Итак, я должен умереть – умереть неизбежно, бесславно… в цвете лет, в расцвете надежд моих! Ужасно! И эта рука, для которой тяжкая сабля была легка как перо, которою становил я на колена буйвола, – через день не в силах будет сбросить могильного червяка; и эта полная грудь, на которой могла бы покоиться голова любимой женщины, лелеясь негою в сладких мечтаниях, – эта грудь будет придавлена гробовою доской, и сердце мое, – о мое сердце! Неужели и оно распадется прахом? Неужели пламень, его оживлявший, погаснет в тлении? Неужели черви земли поглотят его небесные чувства?.. Неужели гробовой гвоздь может прибить к гробу дух мой, а всесильная могила заклепать навеки мои мысли? Ужели голова моя, это поле-океан, на котором носились они, станет их гробом, и свет не услышит высоких песен, звучавших только для моего слуха, и люди не наследуют торжественных глаголов, которые так долго хранил я в себе, и лелеял, и растил невысказанные?.. Безумец я! Преступник я! Для того ль был дан мне талант, чтоб я зарыл его в грудь мою? Я уж земля! И я-то за земные побрякушки отдал звезды небес, продал первородство за чечевицу, на скудельное творение променял дар неба!.. О, тлей, гибни тело мое, расплывись грязью мое сердце, гибни зародыш моей славы, сотрись на песке начертанное имя мое… но оживите вы, мои создания, вы, младенцы моей фантазии!.. О, дайте мне пожить еще год, хоть полгода, чтобы я мог перевести себя на язык, понятный людям, вылить душу звучною речью русскою! Тогда пускай с последнею буквой умру я, но я умру счастлив, я исполню тогда свое призвание, кончу урок, заданный мне провидением; я сладко опочию сном могилы, я успокоюсь, – и вечность будет для меня субботою!..

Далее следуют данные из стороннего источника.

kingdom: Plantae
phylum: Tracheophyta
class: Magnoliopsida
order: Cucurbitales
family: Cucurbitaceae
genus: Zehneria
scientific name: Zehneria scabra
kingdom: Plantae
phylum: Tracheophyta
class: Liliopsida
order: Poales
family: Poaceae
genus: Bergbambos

Полгода… дерзкий! Полвека бы не стало на высказ того, что крутится вихрями в моем воображении, на перепись буквами дум, насыпанных в сокровищницу ума, на разработку рудников, таящихся в лоне души! И сколько лет, обреченных высокой работе, украл я у самого себя, бросил в бисерный прах света и, владея целым, пышным, новым миром в груди, гонялся за мыльными пузырями этого мира!.. Нося в себе святыню, падал перед глиняными истуканами; я говорил: «Успею завтра», – и вот пришло это завтра, – и это завтра ничтожество по обе стороны гроба!

Позднее раскаяние! Напрасные слезы! Они льются и не истощают горечи – они не живая вода!

Кличу, зову – никто нейдет, никто не внемлет; у стен нет ушей, у могилы нет уст! Никто, ничто не угадает мыслей моих, не повторит их! На земле нет эха моей душе, нет следа! Я умру, весь умру, я поглощен буду смертию, я, который мог мечту воображения, грезу своего сна облечь жизнию… И жизнь не подарит одного мгновения тому, кто мог праху сказать: «Встань и ходи».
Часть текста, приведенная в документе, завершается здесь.